Mergers and Acquisitions FAQs - Part 1

Mergers and Acquisitions FAQs - Part 1

Helping to clarify the complex area of M&As.

By Marcia Smith

When should a business consider an M&A?

M&As can be particularly appealing during downturns as the companies involved hope that a value greater than the sums of the individual companies will be created. Often stronger companies will purchase other companies in order to create one that is more cost-efficient and competitive in the market.

During hard times, target companies may be willing to accept an acquisition if they’re aware that it will be tough for them to survive alone. If profits are low but your business has assets, than an M&A may be a good way to avoid further financial difficulties.

What are the key phases of an M&A transaction?

Although M&A transactions are typically a very complex procedure, they can generally be broken down into 4 key phases: strategic planning, valuation, negotiation and contract performance.

1. Planning is the first and most important step in M&A. First off, the company needs to assess its finances to understand whether it can support the activity. By understanding the firm’s current standing, it may then be able to become a prospective buyer, searching for targets.

2. In the valuation stage, it’s typical that non-disclosure agreements (NDAs) are agreed before discussing valuations. If a preliminary deal value and structure can be agreed upon, due diligence work should follow. Any problems found here can allow the company to break off any talks.

3. When the valuation and deal details are mostly finalized, in the negotiation stage, the two parties can work out the transaction details and then sign a sales and purchase agreement (SPA).

4. The final stage is to close the deal and initiate post-deal processes including redeployment of personnel and systems and integration of company procedures and cultures.

When are M&As most likely?

A company is most likely to accept an M&A when times are tough. On the flip side, a company is most likely to seek to acquire other companies when it feels it’s in a strong position, or needs to create a more competitive and cost-effective company.

Sometimes a company may agree to an M&A even if they’re not struggling financially due to the lure of a competitive offer.

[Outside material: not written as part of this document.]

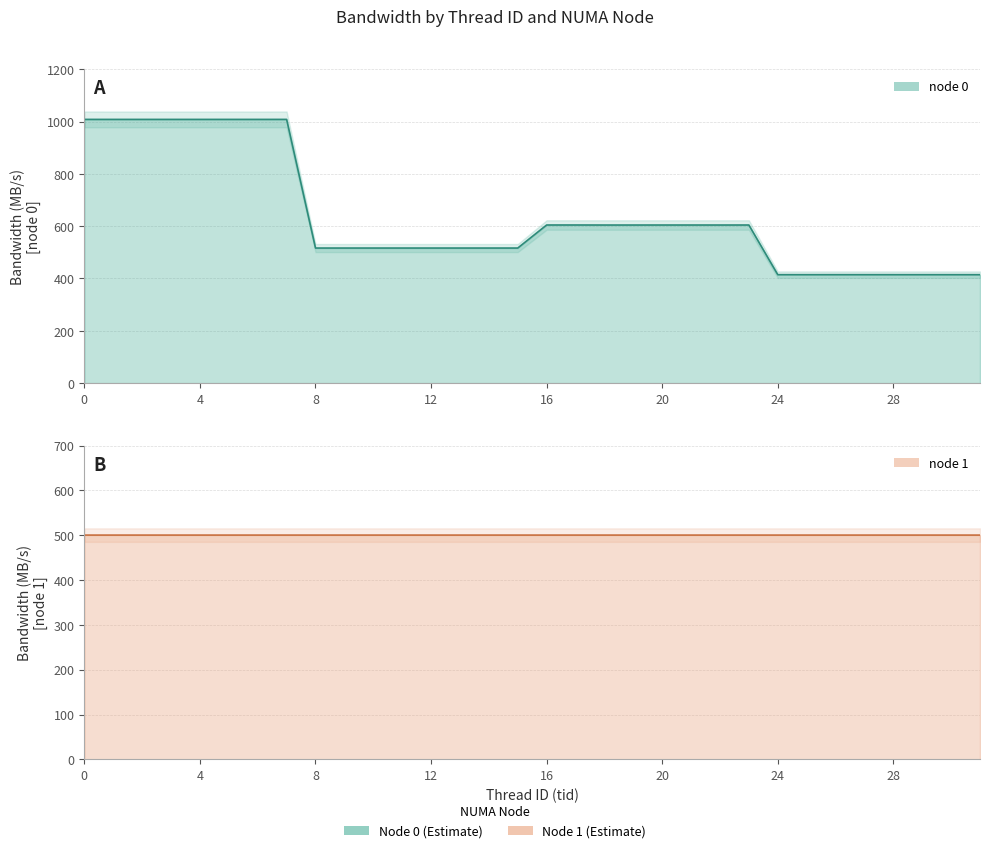

Is the value of node0 at 21 greater than the value of node1 at 6?

Yes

Likewise, a company whose finances are uncertain may still seek an M&A if they feel acquiring the other company’s resources will turn their business around.

What makes an M&A worthwhile?

There are several potential benefits to an M&A. A company may purchase a direct competitor in order to acquire a larger market share. In addition, they may be able to reduce their costs by eliminating duplicated overhead costs between the two companies. This can include staff reductions, economies of scale and acquisition of new technologies.

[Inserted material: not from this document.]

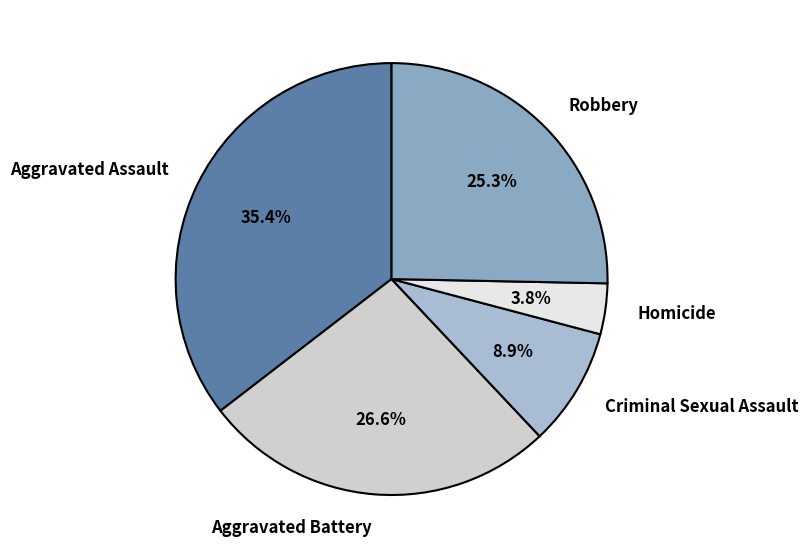

Is Aggravated Assault the majority of the pie?

No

Another reason for an M&A may be to diversify the business of a company by purchasing a company in an unrelated field. Gaining new markets can help improve revenues by expanding distribution that can, in turn, lead to the generation of new sales avenues.

Should I get legal advice about an acquisition?

Quality legal advice is essential for several stages of selling a business. If you decided to seek competitive bidding, you might want to draw up a confidentiality agreement to protect any commercially sensitive information. When you’ve reached an outline agreement you’ll want to put the main points of the deal in a signed heads of terms agreement, then get legal advice on the wording of the final terms.

While the buyer’s completing due diligence, it can be tempting to want not to volunteer any information that could discourage them – but deception could leave you open to a legal claim. A legal adviser will help you to stay on the right side of the law.